I wanted to educate the public on the law. I wanted to speak to the chain pharmacist. I didn't necessarily want to blame anybody for the opioid epidemic cuz as they say, the house is on fire, you don't care who started it. It's gotta be put out so maybe the title probably could have been rethought.

but the purpose of the book was to try to articulate some of these things that I've tried to do over the past many years, up till now. Really, I don't know if it was successful or unsuccessful, but you know what, I do think I have moved certain things in a particular direction. the law firm that, you know, with the lake in Trumbull County, it was a three hour conference call.

I talked to them about over 90 a year before the suit was, the suit came. FDA coming in and seeing my operation at the time New England compounding happened. I'd like to think that what they saw at the time that they decided whether or not a pharmacist was even to be in control of an outsourcing facility, I don't think that I have totally failed I understand.

I'm not gonna be one of the 50 top influencers. I don't even know how many people even know that I exist and had a P h A and OPA maybe have said something about my lawsuit at the time that I filed it, or , the association that I gathered, or the forums that I've held or the things I've written to them.

I have offered a p h a let me have 30 minutes at your annual meeting. Let me go up to a podium so much of what I have to do is off the cuff. 

Let me sit down and try and [01:15:00] write in a way that I think I would want to, if you had a message about the beauty of a professional, said, no.

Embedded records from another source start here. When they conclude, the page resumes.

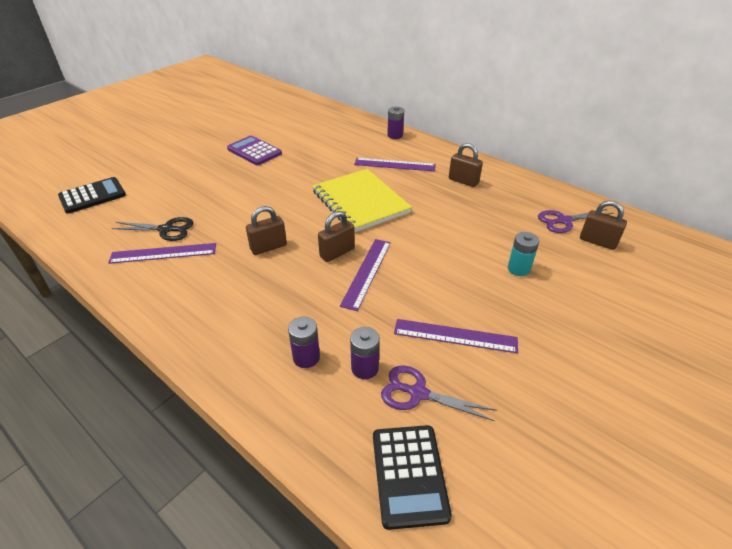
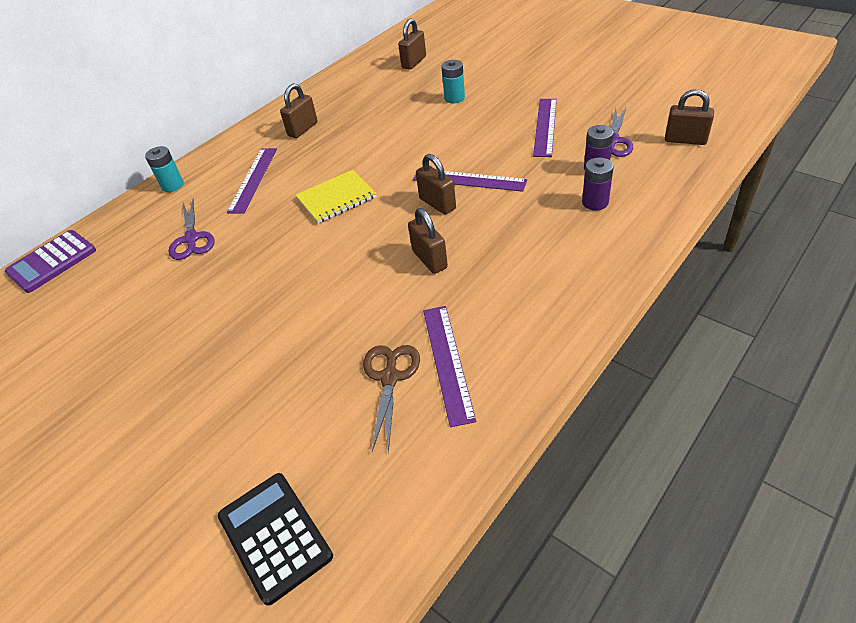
camera: 85 degrees left, 5 degrees up
black scissors [111,217,193,241] -> brown scissors [363,345,420,454]
purple calculator [227,136,282,165] -> purple calculator moved to [5,230,96,293]
yellow notebook [312,169,412,232] -> yellow notebook [295,170,377,224], size x0.62
black calculator [373,425,452,530] -> brown padlock [665,89,714,145]
purple battery [387,106,404,139] -> turquoise battery [145,146,184,192]
purple scissors [538,209,613,233] -> purple scissors moved to [169,200,215,260]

Same with opa. , even my university, I think after I filed the lawsuit, they didn't really want me back on campus to speak to the student, a p h A group. Maybe that'll change. Maybe that'll change now. But yeah, hopefully with your program,these sorts of things 'll get out to them. I do think it's a good read.

I don't think it's real bashing. I think it's got some funny aspects. To it that I, I think once you start reading it,I think you, you would find it enjoying, 

it's not as long as it looks because you can skim through much of

  1. I have six pages of nothing but comments from Chain Pharmacist in a survey to the Board of Pharmacy. Their words, the five addendums. I reprinted the Ober law, so that takes up a certain number of pages. I reprinted all of the laws in Ohio.

a letter that I wrote to cms you could read. I think that is the action going forward. I think, independent pharmacy needs to read the letter in addendum five that I wrote to cms. I think it kind of lays out what I'm thinking , the claim that should be brought against PBMs, again, the Achilles tendon.

but that takes up several pages. My lawsuit takes up several pages you could kind of skim through. So the actual guts of the reading is really maybe only 230 pages. Well, Ray, I'm gonna read it now because. I want to hear what you really think about stuff. I felt like you kind of held back today,

well have me on again now that I know that I could drop an F bomb every now and then 

Mike Koelzer, Host: right. 

Ray Carlson, RPh: absolutely.

Mike Koelzer, Host: Ray, golly, I'm gonna put a link to your book. I encourage everybody to take a look at it. read it through.

Ray Carlson, RPh: I appreciate you having me on, and hopefully we can do it again sometime.

I've enjoyed the conversation very

much. 

Mike Koelzer, Host: You too, Anna. I 

Ray Carlson, RPh: I look forward 

Mike Koelzer, Host: in touch.

Ray Carlson, RPh: Absolutely. 

Mike Koelzer, Host: All right. Thanks, 

Ray.

Ray Carlson, RPh: Ray Uhhuh. Goodbye.